__WORK REQUEST__
Recast each line of the material below as an item in a numbered list, and omit any blank lines.

━━━━━━━━━━

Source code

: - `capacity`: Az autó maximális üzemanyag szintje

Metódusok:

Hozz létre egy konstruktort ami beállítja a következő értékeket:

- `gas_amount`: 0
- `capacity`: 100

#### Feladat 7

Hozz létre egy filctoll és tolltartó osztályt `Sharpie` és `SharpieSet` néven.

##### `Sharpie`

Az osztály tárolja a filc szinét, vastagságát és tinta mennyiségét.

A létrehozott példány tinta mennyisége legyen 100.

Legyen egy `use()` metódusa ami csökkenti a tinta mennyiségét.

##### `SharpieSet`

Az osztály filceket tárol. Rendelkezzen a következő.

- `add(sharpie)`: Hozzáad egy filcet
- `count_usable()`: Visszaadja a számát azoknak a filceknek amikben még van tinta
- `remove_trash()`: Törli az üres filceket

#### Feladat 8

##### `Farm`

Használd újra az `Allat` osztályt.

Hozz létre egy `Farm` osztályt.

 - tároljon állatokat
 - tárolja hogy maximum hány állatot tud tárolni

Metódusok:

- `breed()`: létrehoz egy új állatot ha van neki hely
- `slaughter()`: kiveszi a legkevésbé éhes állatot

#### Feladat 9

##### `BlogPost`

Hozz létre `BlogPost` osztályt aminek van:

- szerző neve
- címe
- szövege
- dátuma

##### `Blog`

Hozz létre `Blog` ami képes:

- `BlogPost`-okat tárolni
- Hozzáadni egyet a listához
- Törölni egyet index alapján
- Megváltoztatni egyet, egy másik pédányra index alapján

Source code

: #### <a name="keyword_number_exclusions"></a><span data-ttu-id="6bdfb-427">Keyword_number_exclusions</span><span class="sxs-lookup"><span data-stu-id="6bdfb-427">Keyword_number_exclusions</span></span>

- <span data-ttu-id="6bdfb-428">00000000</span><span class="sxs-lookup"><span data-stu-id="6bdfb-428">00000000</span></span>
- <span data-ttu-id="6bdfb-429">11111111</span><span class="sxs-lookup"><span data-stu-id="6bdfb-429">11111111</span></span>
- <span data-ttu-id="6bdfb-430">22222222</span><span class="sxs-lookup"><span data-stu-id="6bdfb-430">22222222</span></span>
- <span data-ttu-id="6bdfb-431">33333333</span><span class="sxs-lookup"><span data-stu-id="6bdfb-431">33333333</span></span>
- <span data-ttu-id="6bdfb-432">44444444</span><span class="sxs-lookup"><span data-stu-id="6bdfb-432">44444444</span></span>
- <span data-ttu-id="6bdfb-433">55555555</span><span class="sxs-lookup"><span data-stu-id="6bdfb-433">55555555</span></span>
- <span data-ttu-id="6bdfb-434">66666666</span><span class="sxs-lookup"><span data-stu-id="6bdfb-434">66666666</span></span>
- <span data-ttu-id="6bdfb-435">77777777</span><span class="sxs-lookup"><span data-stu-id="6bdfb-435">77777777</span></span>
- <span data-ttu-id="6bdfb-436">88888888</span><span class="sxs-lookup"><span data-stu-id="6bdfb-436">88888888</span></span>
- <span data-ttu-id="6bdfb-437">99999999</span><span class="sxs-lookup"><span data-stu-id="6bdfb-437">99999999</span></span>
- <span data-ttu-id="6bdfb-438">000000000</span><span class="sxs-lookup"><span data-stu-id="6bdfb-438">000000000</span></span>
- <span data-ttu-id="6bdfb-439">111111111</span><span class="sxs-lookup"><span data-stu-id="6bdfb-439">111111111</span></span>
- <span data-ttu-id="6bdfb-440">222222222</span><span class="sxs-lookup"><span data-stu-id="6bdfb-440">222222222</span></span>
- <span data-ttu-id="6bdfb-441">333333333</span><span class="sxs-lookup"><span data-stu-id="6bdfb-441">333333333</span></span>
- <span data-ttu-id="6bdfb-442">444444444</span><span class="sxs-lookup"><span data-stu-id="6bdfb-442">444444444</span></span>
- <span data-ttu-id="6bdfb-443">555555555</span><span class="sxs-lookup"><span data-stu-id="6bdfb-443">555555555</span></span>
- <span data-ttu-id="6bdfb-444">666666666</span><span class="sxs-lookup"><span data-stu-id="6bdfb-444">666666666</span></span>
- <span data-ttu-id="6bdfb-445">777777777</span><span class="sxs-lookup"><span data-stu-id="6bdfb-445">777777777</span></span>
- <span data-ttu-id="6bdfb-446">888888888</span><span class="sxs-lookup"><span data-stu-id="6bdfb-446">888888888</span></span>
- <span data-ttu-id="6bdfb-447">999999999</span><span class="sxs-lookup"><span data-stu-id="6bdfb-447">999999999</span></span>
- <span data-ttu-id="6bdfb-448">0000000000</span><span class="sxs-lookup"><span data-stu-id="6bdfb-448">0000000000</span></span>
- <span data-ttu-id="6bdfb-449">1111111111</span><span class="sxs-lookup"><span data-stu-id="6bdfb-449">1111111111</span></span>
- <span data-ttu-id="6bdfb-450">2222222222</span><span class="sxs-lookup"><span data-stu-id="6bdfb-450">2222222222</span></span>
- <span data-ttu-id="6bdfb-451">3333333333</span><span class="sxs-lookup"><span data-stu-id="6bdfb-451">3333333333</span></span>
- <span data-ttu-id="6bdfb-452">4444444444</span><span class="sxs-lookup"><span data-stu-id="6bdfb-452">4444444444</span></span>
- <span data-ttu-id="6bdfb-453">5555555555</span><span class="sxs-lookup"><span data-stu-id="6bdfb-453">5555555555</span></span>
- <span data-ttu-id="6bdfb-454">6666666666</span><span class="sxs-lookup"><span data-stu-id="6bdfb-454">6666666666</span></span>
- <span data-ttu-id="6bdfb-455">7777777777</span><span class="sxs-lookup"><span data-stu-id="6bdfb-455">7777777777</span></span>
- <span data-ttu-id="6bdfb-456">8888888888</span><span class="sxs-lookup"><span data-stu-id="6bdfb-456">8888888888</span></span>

━━━━━━━━━━

__TASK RESPONSE__
1. Source code
2. : - `capacity`: Az autó maximális üzemanyag szintje
3. Metódusok:
4. Hozz létre egy konstruktort ami beállítja a következő értékeket:
5. - `gas_amount`: 0
6. - `capacity`: 100
7. #### Feladat 7
8. Hozz létre egy filctoll és tolltartó osztályt `Sharpie` és `SharpieSet` néven.
9. ##### `Sharpie`
10. Az osztály tárolja a filc szinét, vastagságát és tinta mennyiségét.
11. A létrehozott példány tinta mennyisége legyen 100.
12. Legyen egy `use()` metódusa ami csökkenti a tinta mennyiségét.
13. ##### `SharpieSet`
14. Az osztály filceket tárol. Rendelkezzen a következő.
15. - `add(sharpie)`: Hozzáad egy filcet
16. - `count_usable()`: Visszaadja a számát azoknak a filceknek amikben még van tinta
17. - `remove_trash()`: Törli az üres filceket
18. #### Feladat 8
19. ##### `Farm`
20. Használd újra az `Allat` osztályt.
21. Hozz létre egy `Farm` osztályt.
22.  - tároljon állatokat
23.  - tárolja hogy maximum hány állatot tud tárolni
24. Metódusok:
25. - `breed()`: létrehoz egy új állatot ha van neki hely
26. - `slaughter()`: kiveszi a legkevésbé éhes állatot
27. #### Feladat 9
28. ##### `BlogPost`
29. Hozz létre `BlogPost` osztályt aminek van:
30. - szerző neve
31. - címe
32. - szövege
33. - dátuma
34. ##### `Blog`
35. Hozz létre `Blog` ami képes:
36. - `BlogPost`-okat tárolni
37. - Hozzáadni egyet a listához
38. - Törölni egyet index alapján
39. - Megváltoztatni egyet, egy másik pédányra index alapján
40. Source code
41. : #### <a name="keyword_number_exclusions"></a><span data-ttu-id="6bdfb-427">Keyword_number_exclusions</span><span class="sxs-lookup"><span data-stu-id="6bdfb-427">Keyword_number_exclusions</span></span>
42. - <span data-ttu-id="6bdfb-428">00000000</span><span class="sxs-lookup"><span data-stu-id="6bdfb-428">00000000</span></span>
43. - <span data-ttu-id="6bdfb-429">11111111</span><span class="sxs-lookup"><span data-stu-id="6bdfb-429">11111111</span></span>
44. - <span data-ttu-id="6bdfb-430">22222222</span><span class="sxs-lookup"><span data-stu-id="6bdfb-430">22222222</span></span>
45. - <span data-ttu-id="6bdfb-431">33333333</span><span class="sxs-lookup"><span data-stu-id="6bdfb-431">33333333</span></span>
46. - <span data-ttu-id="6bdfb-432">44444444</span><span class="sxs-lookup"><span data-stu-id="6bdfb-432">44444444</span></span>
47. - <span data-ttu-id="6bdfb-433">55555555</span><span class="sxs-lookup"><span data-stu-id="6bdfb-433">55555555</span></span>
48. - <span data-ttu-id="6bdfb-434">66666666</span><span class="sxs-lookup"><span data-stu-id="6bdfb-434">66666666</span></span>
49. - <span data-ttu-id="6bdfb-435">77777777</span><span class="sxs-lookup"><span data-stu-id="6bdfb-435">77777777</span></span>
50. - <span data-ttu-id="6bdfb-436">88888888</span><span class="sxs-lookup"><span data-stu-id="6bdfb-436">88888888</span></span>
51. - <span data-ttu-id="6bdfb-437">99999999</span><span class="sxs-lookup"><span data-stu-id="6bdfb-437">99999999</span></span>
52. - <span data-ttu-id="6bdfb-438">000000000</span><span class="sxs-lookup"><span data-stu-id="6bdfb-438">000000000</span></span>
53. - <span data-ttu-id="6bdfb-439">111111111</span><span class="sxs-lookup"><span data-stu-id="6bdfb-439">111111111</span></span>
54. - <span data-ttu-id="6bdfb-440">222222222</span><span class="sxs-lookup"><span data-stu-id="6bdfb-440">222222222</span></span>
55. - <span data-ttu-id="6bdfb-441">333333333</span><span class="sxs-lookup"><span data-stu-id="6bdfb-441">333333333</span></span>
56. - <span data-ttu-id="6bdfb-442">444444444</span><span class="sxs-lookup"><span data-stu-id="6bdfb-442">444444444</span></span>
57. - <span data-ttu-id="6bdfb-443">555555555</span><span class="sxs-lookup"><span data-stu-id="6bdfb-443">555555555</span></span>
58. - <span data-ttu-id="6bdfb-444">666666666</span><span class="sxs-lookup"><span data-stu-id="6bdfb-444">666666666</span></span>
59. - <span data-ttu-id="6bdfb-445">777777777</span><span class="sxs-lookup"><span data-stu-id="6bdfb-445">777777777</span></span>
60. - <span data-ttu-id="6bdfb-446">888888888</span><span class="sxs-lookup"><span data-stu-id="6bdfb-446">888888888</span></span>
61. - <span data-ttu-id="6bdfb-447">999999999</span><span class="sxs-lookup"><span data-stu-id="6bdfb-447">999999999</span></span>
62. - <span data-ttu-id="6bdfb-448">0000000000</span><span class="sxs-lookup"><span data-stu-id="6bdfb-448">0000000000</span></span>
63. - <span data-ttu-id="6bdfb-449">1111111111</span><span class="sxs-lookup"><span data-stu-id="6bdfb-449">1111111111</span></span>
64. - <span data-ttu-id="6bdfb-450">2222222222</span><span class="sxs-lookup"><span data-stu-id="6bdfb-450">2222222222</span></span>
65. - <span data-ttu-id="6bdfb-451">3333333333</span><span class="sxs-lookup"><span data-stu-id="6bdfb-451">3333333333</span></span>
66. - <span data-ttu-id="6bdfb-452">4444444444</span><span class="sxs-lookup"><span data-stu-id="6bdfb-452">4444444444</span></span>
67. - <span data-ttu-id="6bdfb-453">5555555555</span><span class="sxs-lookup"><span data-stu-id="6bdfb-453">5555555555</span></span>
68. - <span data-ttu-id="6bdfb-454">6666666666</span><span class="sxs-lookup"><span data-stu-id="6bdfb-454">6666666666</span></span>
69. - <span data-ttu-id="6bdfb-455">7777777777</span><span class="sxs-lookup"><span data-stu-id="6bdfb-455">7777777777</span></span>
70. - <span data-ttu-id="6bdfb-456">8888888888</span><span class="sxs-lookup"><span data-stu-id="6bdfb-456">8888888888</span></span>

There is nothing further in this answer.